France’s history with Jews is far from spotless. Though it has the distinction of being the first European country to emancipate our ancestors, providing them with full rights in 1791, Anti-Semitic flare-ups are not uncommon to the Gauls.
We all know the Dreyfus Affair of the late 19th to early 20th century, in which Jewish army captain, Alfred Dreyfus, was falsely accused of treason and served 10 years in prison. The ugly miscarriage of justice divided French society in a way a later Jewish-French affair — that of Dominique Strauss-Kahn — would only come close to.
For Croatia’s part, the country’s Christian population peacefully cohabitated with Jews until our forebears were expelled from its borders, along with most Protestants, in 1456. By the time the Habsburgs ran the show Jews were barred from settling in Northern Croatia, but throughout the 19th century, the People of the Book gained steady ground towards full citizenship.
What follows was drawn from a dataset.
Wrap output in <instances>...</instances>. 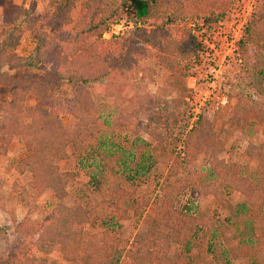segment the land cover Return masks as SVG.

By 1873, they were granted legal equality, and by the 20th century had established some prominence as a minority community.
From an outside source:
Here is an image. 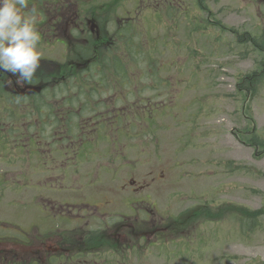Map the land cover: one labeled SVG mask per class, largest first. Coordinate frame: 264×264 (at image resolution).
Returning <instances> with one entry per match:
<instances>
[{"label": "rangeland", "instance_id": "1", "mask_svg": "<svg viewBox=\"0 0 264 264\" xmlns=\"http://www.w3.org/2000/svg\"><path fill=\"white\" fill-rule=\"evenodd\" d=\"M77 1L85 11L97 4L96 15L107 16V37L130 31L133 46L155 51L146 59L137 53L132 64L125 55V66L132 68L129 84H112L123 77L108 73L109 88L82 85L76 102L83 109H120L109 122V144L106 128L96 127L101 118L84 122L93 128V147L83 155L71 153L68 166L62 153H52L45 144L35 158L11 150L8 160L14 164L4 169L40 173L28 180L33 188L24 187L26 180H8L9 186L1 182L0 219L15 227L0 223V256L29 259L24 253L44 249L43 242L58 246L64 236L67 247L74 248L79 222L59 219L46 200L74 202L87 192L84 199L92 206L108 203L102 211L109 212L99 216L101 221L93 212L82 220L86 231H107L103 226L109 217V239L97 232L90 246L82 244L83 251H91L84 255L89 264H263L264 78L254 94L246 95L237 84L262 69L264 52L240 43L238 36L264 31V0H71ZM81 23L84 29L91 26ZM117 40L119 50H126L122 38ZM38 47L41 57L63 61V45L53 43L48 50L40 41ZM152 61L158 67L154 76L148 75ZM106 65L102 59L98 71ZM51 93L50 102L68 107L63 93ZM17 106L25 119L21 108L27 105ZM91 113L83 111V118ZM253 136L262 145H250ZM54 160L60 162L58 171L52 169ZM185 212L191 218L183 222ZM16 226L33 237L30 242L18 243L16 237H23ZM159 227L163 230L154 234ZM134 228L149 238L135 242ZM126 238L129 244L123 243Z\"/></svg>", "mask_w": 264, "mask_h": 264}, {"label": "flooded vegetation", "instance_id": "2", "mask_svg": "<svg viewBox=\"0 0 264 264\" xmlns=\"http://www.w3.org/2000/svg\"><path fill=\"white\" fill-rule=\"evenodd\" d=\"M159 1L162 4L164 0ZM184 2H186V0H184ZM80 3V1L75 3L71 2V0H27V8L22 9V12H27L29 14L32 13V10H35L36 28L40 34V41L46 43L45 48L49 50L48 45L58 43V45H63V52L65 55L62 56L63 61L48 57V55L42 56L40 59V67L34 74L31 83L23 85L17 84L16 77L11 73L0 72V109H2L0 111V185H2L1 182L4 181L6 185L9 186L10 184L6 181L18 179L19 182L22 180L27 181V184L24 186L25 188H29L30 186L33 188V185L28 182V180L34 179L35 176L40 173L35 171L34 168L31 171L19 172V174L4 169L5 166L9 167V165L12 166L14 164L13 160H8V155H11V153L13 155V152H11L12 149H18L21 152L27 153V155L29 154V157L33 155L35 158L36 155L42 156L39 149L41 144H45L50 148L52 153L54 151L62 153L64 157L63 161L66 162L67 166L72 162L71 158L68 157L71 153H73L74 156L83 155L82 153L86 151V147L89 151L91 147H93L94 142L93 128H91V124L84 122H89L91 119L97 121L98 119L101 120V118H104L103 122L98 124L100 126L96 127L106 128V134L104 136L109 144V122L113 118L114 113L119 115L118 112H115V110H120L119 108L84 107L83 109L82 105L76 104V108L69 106V98L76 100L81 96L83 84H88L89 86L99 85L100 88H109V76L94 75V73L96 74L97 72V70H95V64L97 63L98 51L102 49L109 50L114 47L113 41L109 39V36H106L107 33L104 29L107 16L103 18L102 15H96L97 10H94L97 6L96 3L91 4L87 11H85V9L83 10ZM70 5L71 7L74 5L72 10H70ZM98 19L100 20L99 22ZM129 20L130 19H126L124 22ZM81 22L90 23V28L84 29ZM83 50L89 51L88 57H84ZM72 86L73 93L67 94L68 91L72 90ZM51 90V94L54 95L58 94L59 96L60 93H63L65 96V103H67L68 107H64L62 110L59 109L60 105H55L50 102V97L48 96H50ZM66 100L68 101L66 102ZM19 102L24 106L27 105L26 108H21L26 109V112L23 113L25 116L23 120L19 114L20 107L17 106ZM37 103L43 104L42 108H40ZM51 104L53 107H50ZM85 110L93 113L83 118L82 112ZM143 110L145 111L146 108ZM154 110L155 109L151 107L149 113L152 114L151 111ZM33 115L34 117H32ZM57 146H60V148H55ZM3 156H5V158L7 157V159H5L6 165H1ZM37 160H40V168L44 169L42 165L44 163L43 160ZM59 164L60 162L56 160L52 161L51 165L52 167L54 166L52 169H57L58 171ZM63 166L65 168V165ZM43 172L42 170L41 173ZM65 174L66 173H64V175ZM50 176L56 175H49V177ZM87 195V192H85V194L83 192L79 193L77 194L78 197L76 200L73 199L74 202L65 201V203L58 202V199L55 198H47L46 205L50 203L48 209H57L59 211L57 214L59 219L63 221L68 220V222L77 221L79 222V225L77 223L78 227L82 229L76 228L77 230H75L78 234L76 237L78 242L75 243L76 245L74 248L67 247V238L64 236L62 240L59 241L58 246L48 247L45 246L43 242L41 245L44 249L41 247L33 248L31 250V255L38 254L39 256L42 255L40 253H43L44 258L42 256L38 258L47 264H54L55 261H59L61 264H67V262L71 261L83 262V264L90 263L89 260L84 259V255L85 252L89 254L91 251H83L82 247H84V245L82 244L85 242L87 246H90L89 240L94 236L93 232L97 231L98 236L105 235L107 239H109V233L107 232L109 230V217H106L107 219L103 226L107 231L100 228V230L90 229L87 230V232L84 228L87 227L86 225L88 224L82 223V220L85 216L93 212L95 213L93 214L94 218L101 221L99 216H107L109 212H107V210L102 211L103 206H107L108 203H103V205L94 204V206H92L90 200L84 199ZM51 203H53V205ZM41 211L44 212V209L41 208ZM139 212L140 209H138L137 217L139 216ZM184 214L182 213L180 216H184ZM185 221L187 220H183V222ZM3 222L5 223L1 226L6 229L15 227L12 223L0 219V223ZM134 222L135 221H132L130 224L134 225ZM82 224H84V226ZM118 227H120V225L116 226V228ZM168 227L176 231L175 227ZM16 228L20 232L19 234L22 235L20 237H23L22 239L16 237V240H19L18 243L26 244L27 240L30 242V238L33 237L29 236L26 230L18 226H16ZM162 230L163 228L159 227L154 234H158ZM132 234L135 236V242L137 239L140 241L149 238L148 233L138 231L135 228L132 230ZM6 237H8L6 240L11 241L10 239H12V236L9 235ZM38 239L40 240L41 238ZM130 240L131 238H126L123 243L127 242L126 244H129ZM96 252L97 249L93 247V253ZM32 258L33 257L29 259L25 258L24 260L30 262ZM50 261H52V263Z\"/></svg>", "mask_w": 264, "mask_h": 264}, {"label": "clouds", "instance_id": "3", "mask_svg": "<svg viewBox=\"0 0 264 264\" xmlns=\"http://www.w3.org/2000/svg\"><path fill=\"white\" fill-rule=\"evenodd\" d=\"M26 8L27 0H0V72L21 85L31 83L41 59L35 10L22 12Z\"/></svg>", "mask_w": 264, "mask_h": 264}, {"label": "trees", "instance_id": "4", "mask_svg": "<svg viewBox=\"0 0 264 264\" xmlns=\"http://www.w3.org/2000/svg\"><path fill=\"white\" fill-rule=\"evenodd\" d=\"M134 31V30H133ZM132 31V32H133ZM130 31L127 32H122L119 31L118 35H113L112 37H109V39H111L113 41L114 47H112L109 50H101L98 51V57H97V63L95 64V69L98 71L100 68V65L102 64V59L105 60L106 62L109 63V68L104 67L102 71H98L97 74H99L100 76H107L109 73V76H116V78L118 76L123 77L124 81H115L112 84H129L130 80H129V74H128V69H132V68H127L126 65V54L130 57L129 62L132 64L134 57L137 53H138V58H141V54L145 57V59L147 58V56H149L150 53H154V49H152L151 51H146L144 48H142V45H132V43H134V39H131L130 37ZM121 37L122 41L125 42L124 46L126 47V50H119L120 46L116 45L117 43L121 42V40H117V38ZM238 41L242 44H247L250 43L254 46L257 47V50L259 53H263L264 52V31L259 35V36H255L253 37L249 32H244L242 34H240L238 36ZM84 53V57H88V52L87 50H83L82 51ZM152 56H150L149 58H151ZM149 71H148V75L154 76L157 74V65L153 64L152 61V65H150ZM127 78V79H126ZM264 78V61H262V69L260 71H254L251 74L246 75L243 80H241L240 82H238L237 86L239 85L240 88L239 90L242 91H246V95L248 93H253L256 91V87L259 85V83L261 82V80ZM126 79V80H125ZM110 84V82H109ZM110 84V85H112ZM115 90L117 91L118 89L115 86ZM254 91V92H253ZM69 106L72 108H76V104L78 102H76L78 99L74 100L72 98H69ZM66 100V102L68 101ZM38 104V103H37ZM43 105V104H42ZM42 105L39 103L38 106L40 108H42ZM50 107H53V105L51 104ZM72 117V116H71ZM250 141V145L252 146H260L262 145L260 140L257 139L256 136H253L252 138L249 139ZM187 212H185L186 214ZM184 214V215H185ZM186 219L183 220H187L191 218V214H187L185 215ZM176 229V228H175ZM98 232V231H97ZM97 232H93L97 233ZM93 238V237H92ZM99 246H101V244H98ZM3 252H7L8 251H1V255L3 254ZM24 254H28L30 255V257H33L32 260L29 261H25V260H15V258L12 256L9 259H3L0 256V264H47L44 263L40 258V256L38 254H32L31 255V251L30 252H26ZM52 263V261H50ZM85 263V262H84ZM54 264H61L59 261H55ZM67 264H83V262H78V261H71V262H67ZM264 264V263H263Z\"/></svg>", "mask_w": 264, "mask_h": 264}]
</instances>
The crux of both countries’ records comes down to World War II. Neither looks great.
France’s Vichy government surrendered its Jews to the Third Reich in 1941, helped along by Vichy police and civil servants, though many Jews escaped deportation and played an important part in the Resistance.
That same year, Italy and Germany allowed a Croatian fascist and terrorist organization, Ustashe to control a puppet state, the Independent State of Croatia. The Ustashe were not just collaborationists, they dictated their own racial policies and were active in killing their own Jews, operating their own extermination camps, where 32,000 Jews perished.
Bringing us into modernity, the Jewish populations in both France and Croatia are still encountering prejudice.
In late March of this year, Mireille Knoll, an 85-year old Holocaust survivor’s body was found killed outside her Parisian apartment. Many believe her murder was motivated by anti-Semitism. Knoll’s death came at a time of mounting Nationalism in France, personified in part by Marine Le Pen, the president of the country’s National Rally party, and daughter of politician and Holocaust denier, Jean-Marie Le Pen. But while Le Pen controls her party, she is not the head of state.
In both 2016 and 2017, Croatian Jews boycotted the country’s Holocaust Remembrance Day, as former presidents and current ministers have demonstrated an eagerness to downplay the Balkan nation’s role in the Holocaust and done little to stop a startling rise in Neo-Nazi sentiment.
In April 2016, former president of Croatia, Ivo Josipović, laid flowers on a plaque commemorating fallen soldiers of the Croatian Independence War. The plaque contained the words “za dom spremmi,” an Ustashe salute, which is bad enough, but the site of the offending monument was in Jasenovac, home to Croatia’s largest concentration camp. In October 2017, the Minister of Culture, Zlatko Hasanbegović praised a revisionist documentary that claimed the Jasenovac camp was a mere labor camp.
But back to sport: Croat fans have been caught jeering anti-Semitic slogans during Croatia-Israel matchesto which current prime minister, Tihomir Oreskovic, in their company, sat silently) and, in 2015, Croatia’s team was penalized by the UEFA after a swastika appeared on the pitch in their stadium in the city of Split.
France certainly sees racist displays during soccer games, but the people have also been known to protest, as they did in the case of Knoll’s murder, in response to acts of hate. France has the largest Jewish population in Europe and has fostered great musicians like Serge Gainsbourg, thinkers like Bernard-Henri Lévy and mimes like Marcel Marceau. France’s last president, Nikolas Sarkozy even had some Jewish ancestry (his mom’s dad—though he converted) and who could forget “J’Accuse?”
Though French Jews are right to be alarmed by an uptick in prejudice, French President Emmanuel Macron has renewed a comittment to fighting anti-Semitism, which he called “the shame of France.” American Jews can feel ok cheering France on, knowing that Macron’s stance on hate is stronger than that of our own president.